A series of cadmium(II) and zinc(II) metal–organic frameworks, [Cd(NIPH)(2-apy)(H₂O)·(H₂O)] (1), [Cd(NIPH)(4-apy)₂(H₂O)] (2), [Zn₂(NIPH)₂(μ₃-OH)(H₂O)·(2-Hapy)] (3), [Zn₅(NIPH)₄(μ₃-OH)₂(μ₂-OH)(H₂O)·(3-Hapy)] (4), and [Zn₅(NIPH)₄(μ₃-OH)₂(μ₂-OH)(H₂O)·(4-Hapy)·(H₂O)] (5), were synthesized by hydrothermal reactions of the corresponding Cd(II) and Zn(II) salts with 5-nitroisophthalic acid (H₂NIPH) in the presence of aminopyridine (apy) auxiliary ligands.
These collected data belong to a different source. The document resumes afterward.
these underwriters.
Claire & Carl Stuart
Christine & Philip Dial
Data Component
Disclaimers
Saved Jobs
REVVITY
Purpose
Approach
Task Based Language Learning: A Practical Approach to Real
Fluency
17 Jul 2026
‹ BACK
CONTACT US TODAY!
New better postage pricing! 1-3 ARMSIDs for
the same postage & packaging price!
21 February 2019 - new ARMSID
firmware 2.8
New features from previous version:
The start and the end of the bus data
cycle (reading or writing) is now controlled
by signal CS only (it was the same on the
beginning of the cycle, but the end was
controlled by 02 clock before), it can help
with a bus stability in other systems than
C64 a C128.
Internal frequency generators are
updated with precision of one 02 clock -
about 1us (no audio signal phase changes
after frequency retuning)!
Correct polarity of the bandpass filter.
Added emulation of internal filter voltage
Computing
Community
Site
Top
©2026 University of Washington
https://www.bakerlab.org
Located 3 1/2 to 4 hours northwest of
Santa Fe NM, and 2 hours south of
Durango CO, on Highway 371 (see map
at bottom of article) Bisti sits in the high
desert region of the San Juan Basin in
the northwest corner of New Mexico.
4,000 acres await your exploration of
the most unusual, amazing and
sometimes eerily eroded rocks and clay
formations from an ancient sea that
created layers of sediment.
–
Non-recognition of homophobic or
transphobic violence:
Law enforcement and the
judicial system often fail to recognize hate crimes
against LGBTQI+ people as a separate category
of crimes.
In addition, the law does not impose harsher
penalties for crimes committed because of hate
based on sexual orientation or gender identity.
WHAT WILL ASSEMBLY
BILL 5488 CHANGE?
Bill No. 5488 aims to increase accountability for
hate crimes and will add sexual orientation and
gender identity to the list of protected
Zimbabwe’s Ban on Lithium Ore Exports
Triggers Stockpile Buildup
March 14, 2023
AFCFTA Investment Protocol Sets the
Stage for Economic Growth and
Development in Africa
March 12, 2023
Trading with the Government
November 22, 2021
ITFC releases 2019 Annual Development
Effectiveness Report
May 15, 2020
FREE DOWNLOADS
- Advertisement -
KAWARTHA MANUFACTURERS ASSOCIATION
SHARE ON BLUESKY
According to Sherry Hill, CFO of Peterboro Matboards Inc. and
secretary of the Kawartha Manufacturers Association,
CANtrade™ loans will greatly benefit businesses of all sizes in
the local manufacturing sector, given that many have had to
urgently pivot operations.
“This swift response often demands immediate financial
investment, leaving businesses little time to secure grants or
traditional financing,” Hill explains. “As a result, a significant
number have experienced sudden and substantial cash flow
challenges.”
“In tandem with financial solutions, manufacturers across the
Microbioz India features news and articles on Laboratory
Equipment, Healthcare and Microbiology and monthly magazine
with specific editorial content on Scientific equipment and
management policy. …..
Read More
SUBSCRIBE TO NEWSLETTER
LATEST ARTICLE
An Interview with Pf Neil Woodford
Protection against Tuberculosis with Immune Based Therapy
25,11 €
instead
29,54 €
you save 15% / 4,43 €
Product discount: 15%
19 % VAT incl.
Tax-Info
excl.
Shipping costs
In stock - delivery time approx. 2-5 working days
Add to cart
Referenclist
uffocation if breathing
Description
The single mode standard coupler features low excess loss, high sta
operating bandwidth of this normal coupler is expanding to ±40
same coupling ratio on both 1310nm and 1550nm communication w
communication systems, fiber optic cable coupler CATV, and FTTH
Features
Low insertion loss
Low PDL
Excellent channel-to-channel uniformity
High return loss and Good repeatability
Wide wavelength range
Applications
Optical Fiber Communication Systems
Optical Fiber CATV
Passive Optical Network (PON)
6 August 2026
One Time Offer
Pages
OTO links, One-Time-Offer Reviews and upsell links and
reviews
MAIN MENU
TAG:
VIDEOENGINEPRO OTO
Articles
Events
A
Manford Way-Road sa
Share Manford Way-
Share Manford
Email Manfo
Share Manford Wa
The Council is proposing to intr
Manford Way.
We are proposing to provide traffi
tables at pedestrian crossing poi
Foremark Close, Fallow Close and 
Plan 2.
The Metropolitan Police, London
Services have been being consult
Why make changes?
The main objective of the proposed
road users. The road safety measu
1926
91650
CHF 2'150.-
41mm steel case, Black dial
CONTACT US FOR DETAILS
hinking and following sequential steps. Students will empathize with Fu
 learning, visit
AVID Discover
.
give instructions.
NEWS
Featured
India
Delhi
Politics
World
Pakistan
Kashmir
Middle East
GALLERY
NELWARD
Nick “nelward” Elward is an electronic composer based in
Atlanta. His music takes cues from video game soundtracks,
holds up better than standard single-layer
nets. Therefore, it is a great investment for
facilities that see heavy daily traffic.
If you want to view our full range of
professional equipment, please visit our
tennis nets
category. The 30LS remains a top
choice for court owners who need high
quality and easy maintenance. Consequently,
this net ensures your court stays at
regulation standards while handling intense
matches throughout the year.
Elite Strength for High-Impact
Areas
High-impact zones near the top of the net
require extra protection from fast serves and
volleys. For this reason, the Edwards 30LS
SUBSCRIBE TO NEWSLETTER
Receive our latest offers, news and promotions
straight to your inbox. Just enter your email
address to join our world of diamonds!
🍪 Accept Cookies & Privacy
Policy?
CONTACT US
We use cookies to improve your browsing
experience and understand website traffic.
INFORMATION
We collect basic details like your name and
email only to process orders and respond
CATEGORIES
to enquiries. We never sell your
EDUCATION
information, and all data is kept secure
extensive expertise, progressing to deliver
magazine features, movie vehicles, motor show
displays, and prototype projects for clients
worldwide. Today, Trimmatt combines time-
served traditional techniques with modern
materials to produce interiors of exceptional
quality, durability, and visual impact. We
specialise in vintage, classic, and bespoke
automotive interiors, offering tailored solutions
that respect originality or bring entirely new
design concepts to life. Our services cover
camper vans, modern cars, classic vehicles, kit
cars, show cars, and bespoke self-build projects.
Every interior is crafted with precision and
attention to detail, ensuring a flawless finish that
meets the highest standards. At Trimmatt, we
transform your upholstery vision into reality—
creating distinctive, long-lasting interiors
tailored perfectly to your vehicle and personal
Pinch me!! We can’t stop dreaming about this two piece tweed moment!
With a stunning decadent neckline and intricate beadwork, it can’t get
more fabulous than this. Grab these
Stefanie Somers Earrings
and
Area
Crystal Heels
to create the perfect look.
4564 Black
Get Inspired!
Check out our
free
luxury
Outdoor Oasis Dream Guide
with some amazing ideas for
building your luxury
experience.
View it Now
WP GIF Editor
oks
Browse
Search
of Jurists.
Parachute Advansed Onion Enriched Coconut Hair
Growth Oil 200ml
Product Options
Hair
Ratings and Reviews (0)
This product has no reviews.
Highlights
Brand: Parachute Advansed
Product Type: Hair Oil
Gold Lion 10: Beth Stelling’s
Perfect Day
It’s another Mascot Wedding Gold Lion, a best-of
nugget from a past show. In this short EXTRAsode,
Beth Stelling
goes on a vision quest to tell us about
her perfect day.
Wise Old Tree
These frameworks exhibit three typical structural features: 1 and 2 possess a 1-D double-stranded loop-like chain and a 1-D linear chain formed by [Cd₂N₂O₁₀] dinuclear building blocks and [CdN₂O₅] monoclear building blocks, respectively; 3 is a 2-D anionic framework consisting of [Zn₄O₁₆] tetranuclear building blocks; both 4 and 5 are 3-D anionic frameworks constructed by both [Zn₄O₁₆] tetranuclear and [Zn₆O₂₂] hexanuclear building blocks. The apy ligands participate in constructing frameworks of 1 and 2, but are protonated in the channels of 3–5 as charge-balancing and space-filing agents. The thermal stability, luminescent properties and ion-exchange behavior of the complexes were investigated.